Electrookie, I think 2 FETs (or more) is definitely the way to go. You reduce the resistance losses from connection etc and increase the ability of heat transfer out of the FET silicon to the heatsink etc so the FET silicon runs cooler and more efficient. Most high current switching designs use many FETs in parallel.
I'm not sure why your 10 ohm resistor runs hot. That is what i was saying about testing. Measure the DC voltage on the resistor when running, you can then calc the current passing through the resistor, and the power (heat) wasted on the resistor from ohms law.
I would remove the large output cap altogether. At least for now, for testing. You have 2 oscilloscopes and some multimeters, which is not bad you are well on the way to having a good test setup.
Please don't think that I'm some type of hydrogen expert, I fiddled with hydrogen electrolysis when i was young (late '70's) and found that 1. it's very easy to use electricity to separate water into H and O, and 2. it's quite hard to do it EFFICIENTLY, with very high percentage of the input power going into electrolysis and little converted to waste (heat).
Unfortunately there don't seem to be many people with good hydrogen/electronic skills talking about it, the 2 camps seem to be the overly enthusiastic and sometimes misguided amatuers and the rare uni/pro researchers keeping their mouths shut and their secrets well... secret.
Here's how I would go about it;
1. Forget 100 amp setups for now, build a smallish research setup of maybe 10 amps in a nice clear acrylic container.
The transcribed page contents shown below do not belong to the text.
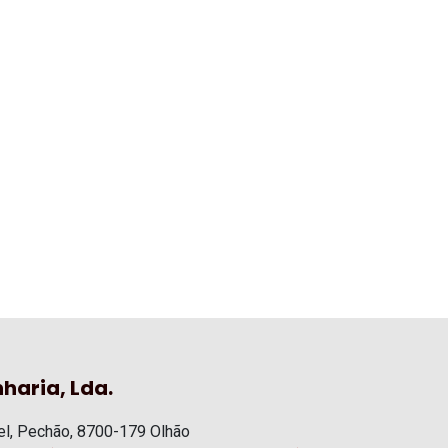
haria, Lda.
l, Pechão, 8700-179 Olhão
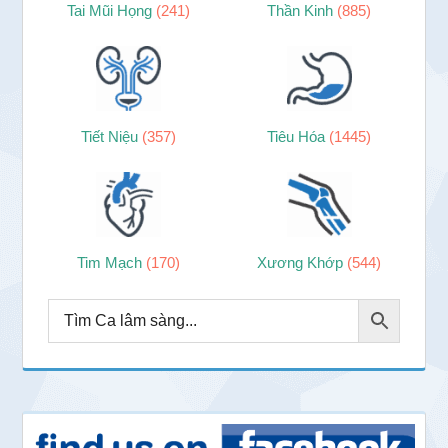
Tai Mũi Họng
(241)
Thần Kinh
(885)
Tiết Niệu
(357)
Tiêu Hóa
(1445)
Tim Mạch
(170)
Xương Khớp
(544)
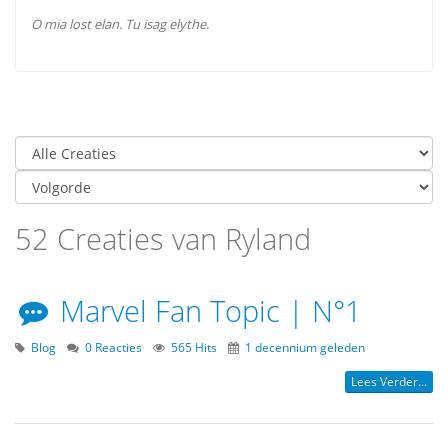
O mia lost elan. Tu isag elythe.
52 Creaties van Ryland
Marvel Fan Topic | N°1
Blog
0 Reacties
565 Hits
1 decennium geleden
Lees Verder...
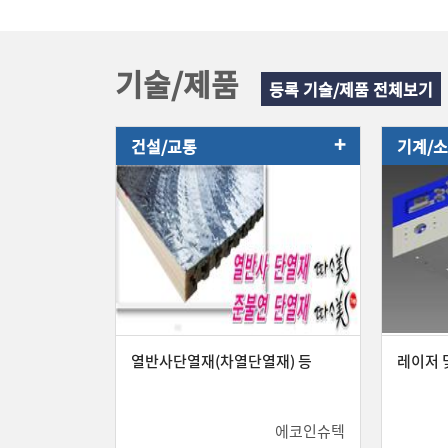
기술/제품
등록 기술/제품 전체보기
+
건설/교통
기계/
열반사단열재(차열단열재) 등
레이저 
에코인슈텍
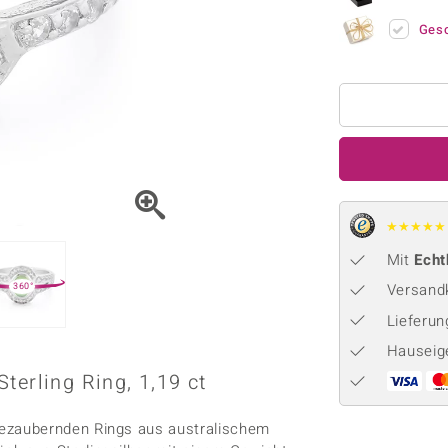
Onyx
Peridot
ns
♦ Silberhalsketten
TPC
Ges
Rhodolith
Spektro
k
♦ Silberohrringe
Trends & Classics
Türkis
Turmal
♦ Silberanhänger
Vitale Minerale
n
Platinschmuck
Blau
Grün
★
★
★
★
★
Mit
Echt
Versandk
360°
Lieferu
Hauseig
terling Ring, 1,19 ct
ezaubernden Rings aus australischem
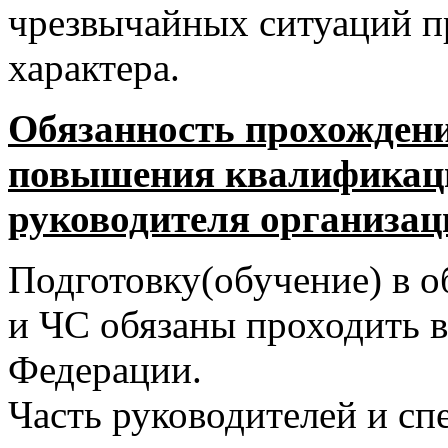
чрезвычайных ситуаций п
характера.
Обязанность прохождени
повышения квалификаци
руководителя организац
П
одготовку(обучение) в 
и ЧС обязаны проходить в
Федерации.
Часть руководителей и сп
This allows much cheaper and faster changes to the cell and the control electronics, is easier to see it operating, it will be easier to measure, also it won't blow up as much and IF the FET's blow etc it will be much cheaper and quicker to fix.
2. Set up with your oscilloscopes and meters so you can measure the actual electrical power going into the cell, thats the most basic thing you need to know...
3. Test the HEAT going into the cell, this is my personal method for testing it's efficiency and works pretty good. Heat the cell using a known power source and see how hot it gets (above ambient temp) for any given heat power input in watts.
4. Now when operating the cell you know how much electrical power is going into the cell, and how hot it gets (ie a thermometer) tells you how much of that input power is being wasted as heat, the remainder is your conversion power so you can instantly and easily measure the efficiency of your sell in testing.
5. Start testing electrolytes/plate design/frequency/waveform/liquid circulation and any other factors you can think of, and start refining the efficiency of the conversion and the longevity of the plates etc. There is a huge amount of research to be done and not enough people doing it.
Some of the main issues are plate separation and clearance. If the plates are too far apart the cell resistance is high and a lot of energy is wasted as heat. But if the plates are too close together they quickly get bubble fouled with reduces the plate contact with the liquid and it reduces the output and causes other problems like plate hotspots and increases heat buildup.
I like your idea of using reversing DC once the bubbles build up to reverse the plate charge and release the H and O bubbles. You could experiment with that. My personal thoughts are about exploiting the mechanical resonances, even purposely building the plate mounts to allow flexion of the plates at a resonant freq and then tune the freq of the electrical input to vibrate those plates at the resonant freq and clear the bubbles from the plate surface in a way similar to an ultrasonic cleaner bath. If you could shape the plates to force an UPWARD flow, even better still, to get the gas to the top of the cell quicker and bring cool fresh liquid in in a constant circulation. Since you have access to oscilloscopes you can hook a pickup up to a plate, rap it and see the waveform (ie measure resonant freq) on the scope.
Anyway that's my thoughts on the actual electolysis process; converting the electrical input energy to a useful gas fuel at (hopefully) decent efficiency. I'm not at all interested in the whole "HHO/gasoline car fuel economy" side as it always seems to turn into arguments and I'm a motorcycle guy anyway.